Given text:
Thus the new DNC scare ad, which features the usual “Jaws”-like monster music, and then the charge that the Tea Party and the GOP are “one and the same.” Not only that, they’re cooking up a plan to “get rid of” or privatize Social Security and Medicare, repeal the 17th Amendment, and abolish the departments of energy and education and the EPA.
Your average viewer will see this not as information but as theater, like Demon Sheep, and of course propaganda, though some will perk up at abolishing the agencies. But the ad signals a central Democratic argument for the fall, which The Atlantic’s Marc Ambinder summed up as “We may be incompetent, but they’re crazy.”
It’s a sign of Democratic panic that a week ago they were saying what was wrong with the GOP was they have no plan, while now what’s wrong is that they do have one.
The problem for the Democrats, however, is not a new Contract With America, or the Tea Party. Their problem is Chris Christie.
National Republicans don’t want to talk about specific cuts in spending for the obvious reason: The Obama administration is killing itself, and when your foe is self-destructing, you must not interrupt. Let the media go forward each day reporting the bad polls. Turn it into “Franco: still dead.” Don’t let the media turn it into a two-part story: “Obama is Struggling and The Republicans Will Cut Your Benefits.”
That is classic, smart political thinking, but wrong. The public thinks we’re sinking as a nation. They want to know someone has a plan to help. The most promising leader in that respect is Mr. Christie, the New Jersey governor, who just closed an $11 billion budget gap without raising taxes. He is famously blunt and doesn’t speak in those talking points that make you wonder, “Should I kill myself now with rude stabs to the chest, or should I just jump screaming from the window?”
On “Morning Joe” this week he said, “There were a lot of hard cuts and difficult things to do in there, but fact of the matter is we’re trying to treat people like adults. They know that we’re in awful shape, and they know that no one else is around anymore to pay for the problems that won’t hurt them.”
What about the argument that in a recession we need stimulus spending? “It’s dead wrong. More spending with what? The federal government continuing to print more and more money and leaving that debt for our kids? It will only grind the economy down further.”
On public schools: Teachers complain when they’re getting “4% and 5% salary increases a year in a 0% inflation world. They get free health benefits from the day they’re hired for their entire family until the day they die. They believe they are entitled to this shelter from the recession when the people who are paying for that shelter are the people who have been laid off, who’ve lost their homes, had their hours cut back. And all we ask them to do is freeze their salary for one year and pay 1.5% of their salary for their health benefits. . . . As much as I love teachers, everyone’s got to be a part of the sacrifice.”
Mr. Christie was direct, unadorned: You can’t tax your way out of a spending problem, you’ve got to stop spending. Governors have budgets for which they’re held accountable, so he had to move. But Mr. Christie’s way is also closer than most national Republicans have come—or Democrats will come—to satisfying the public desire that someone step forward, define the problem, apply common sense, devise a way through, do what’s needed.
He’s going to break through in a big way. The answer to our political problems lies in clarity, competence and courage, not a visit to crazy town. And he knows how to put out his hand. “As much as I love teachers.” That’s good.

Available data:
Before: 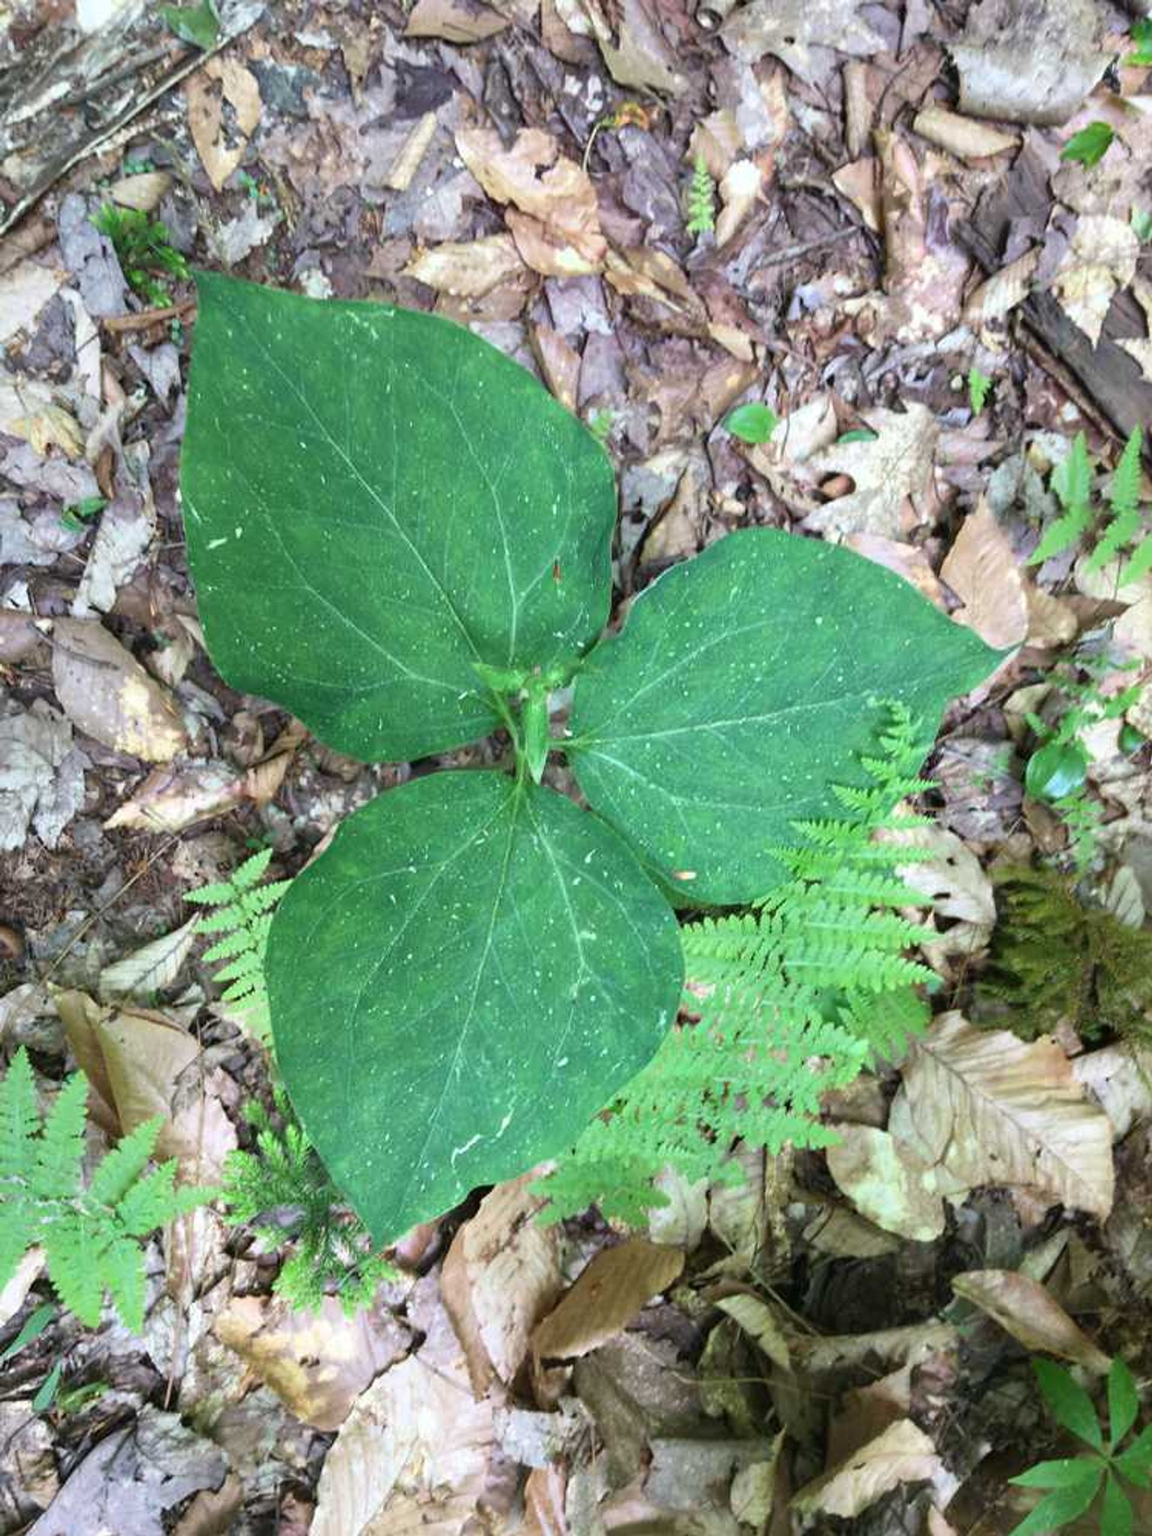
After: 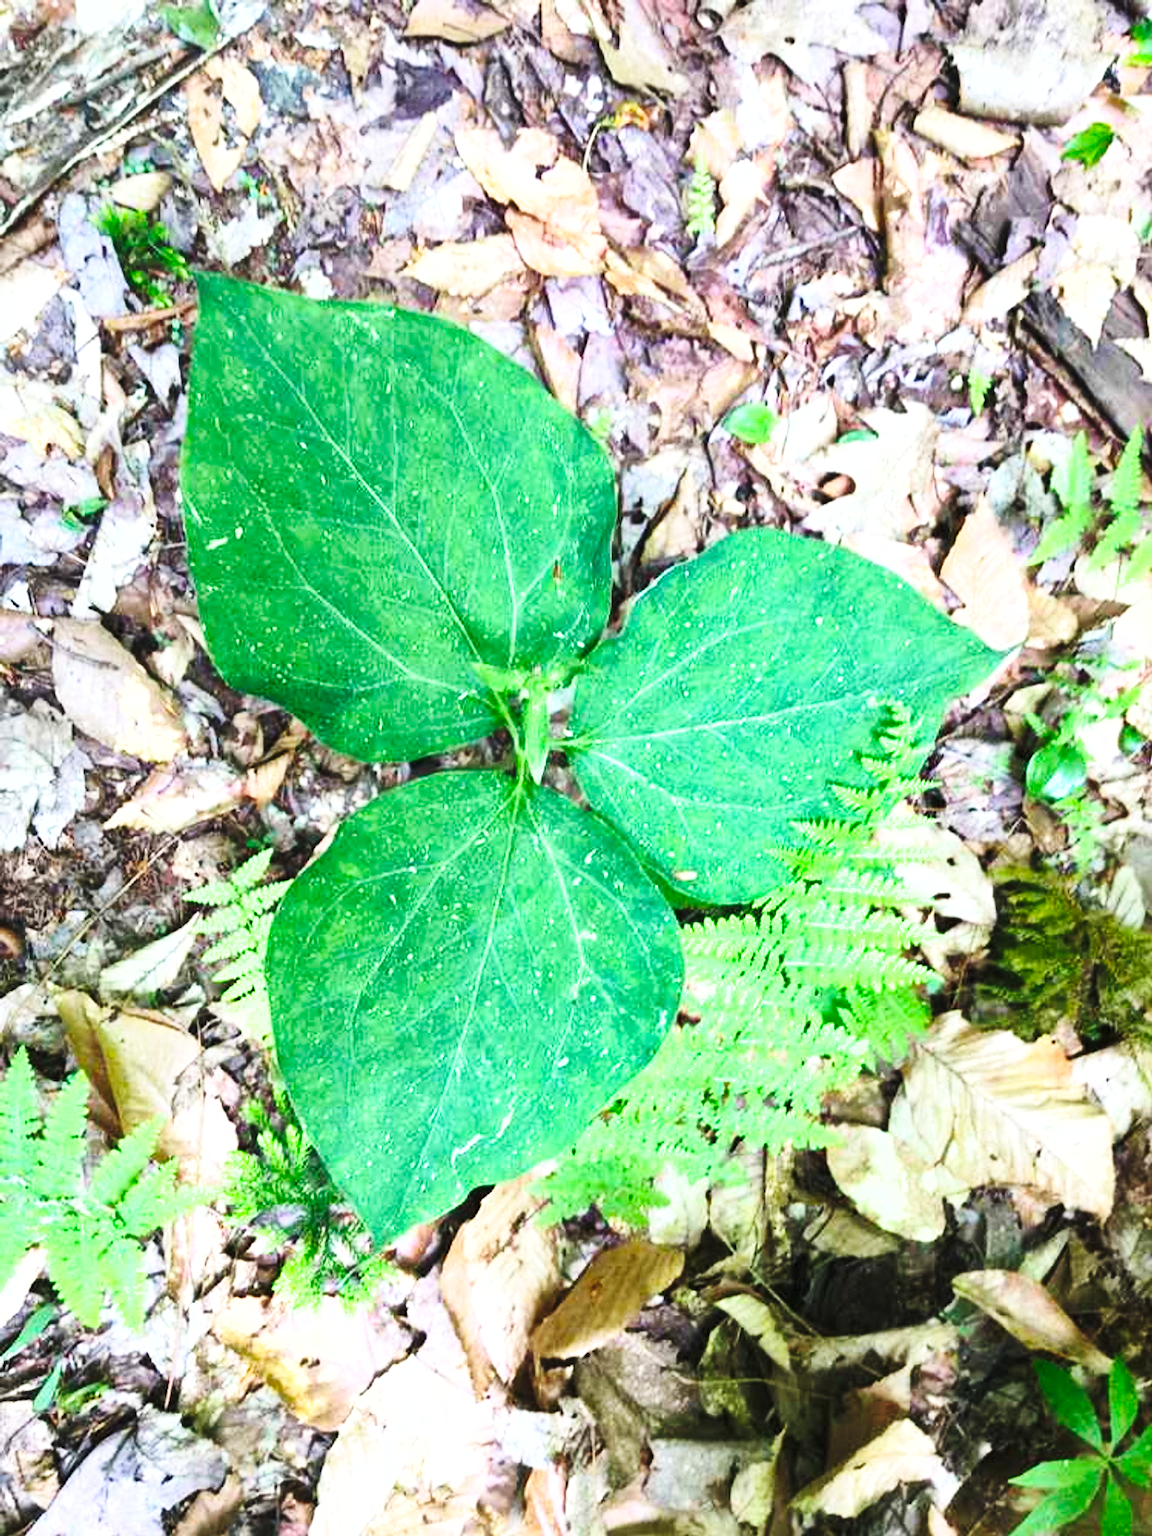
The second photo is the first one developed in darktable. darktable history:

Complete the following:
(a) From the opinion piece about Chris Christie, list every agency that the DNC ad says the Tea Party and the GOP plan to abolish.
(b) Answer these questions about the opinion piece on Chris Christie:
(i) How large was the budget gap Christie closed without raising taxes?
(ii) On which show did Christie speak this week?
(iii) What percentage of their salary are teachers asked to pay for their health benefits?

Solutions to the exercise:
(a)
The Department of Energy
The Department of Education
The EPA

(b)
(i) $11 billion
(ii) "Morning Joe"
(iii) 1.5%